Add Tags to Evaluation Run

Use the tags keyword argument to add tags to your evaluation runs when using the Lynxius Python library.

Example-1

In this example the model used (GPT-4), the name of the LLM App under examination (chat_pizza) and the database used for evaluating (Pizza-DB:v2) were povided as tags.

label = "PR #325"
tags = ["GPT-4", "chat_pizza", "Pizza-DB:v2"]
answer_correctness = AnswerCorrectness(label=label, tags=tags)

Example-2

Warning

Tags for data entries within a specific dataset (e.g., Gregory-House and neurology) are not yet supported. This feature is coming soon.
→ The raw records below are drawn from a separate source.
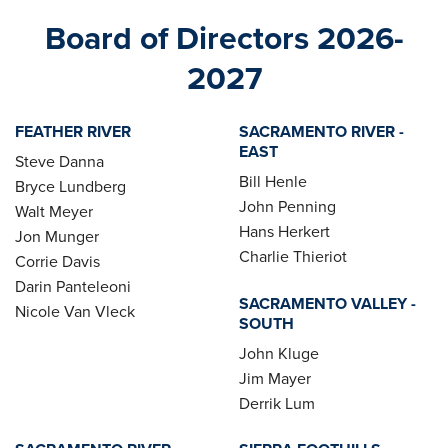
Board of Directors 2026-
2027
FEATHER RIVER
SACRAMENTO RIVER -
EAST
Steve Danna
Bill Henle
Bryce Lundberg
John Penning
Walt Meyer
Hans Herkert
Jon Munger
Charlie Thieriot
Corrie Davis
Darin Panteleoni
SACRAMENTO VALLEY -
Nicole Van Vleck
SOUTH
John Kluge
Jim Mayer
Derrik Lum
In this example the model used (GPT-3.5-turbo), the LLM App's task under examination (summarization), the database used for evaluating (Plainsboro-Hospital-DB:v5), the doctor who annotated the data entries (Gregory-House) and the relevant medical discipline for those entries (neurology) were povided as tags.

label = "PR #325"
tags = ["GPT-3.5-turbo", "summarization", "Plainsboro-Hospital-DB:v5", "Gregory-House", "neurology"]
answer_correctness = AnswerCorrectness(label=label, tags=tags)

Filter Based on Tags

Use a list of tags to filter evaluation runs using the convenient search-bar. This can be done after clicking Eval Runs on the projects page or directly on the trends page.
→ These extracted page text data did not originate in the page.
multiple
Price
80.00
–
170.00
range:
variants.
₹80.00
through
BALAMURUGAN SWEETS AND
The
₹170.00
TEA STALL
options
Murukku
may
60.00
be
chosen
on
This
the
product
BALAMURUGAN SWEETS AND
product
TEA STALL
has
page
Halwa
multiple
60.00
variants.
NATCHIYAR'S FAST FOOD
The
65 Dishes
The input list of tags is parsed using an OR condition to filter the entries. For example GPT-4 chat_pizza Pizza-DB:v2 will search all entries tagged with at least one of the three input tags.

latest Dataset Version

Warning

Automatic versioning of Datasets and the special tag latest are not yet supported. This feature is coming soon.

If you are testing from your Continuous Integration (CI) pipeline and you always want to evaluate against to the latest version of your dataset that you uploaded on Lynxius platform, make sure to use the latest tag when launching evaluation runs. You can later also filter using the latest tag (e.g., Pizza-DB:latest).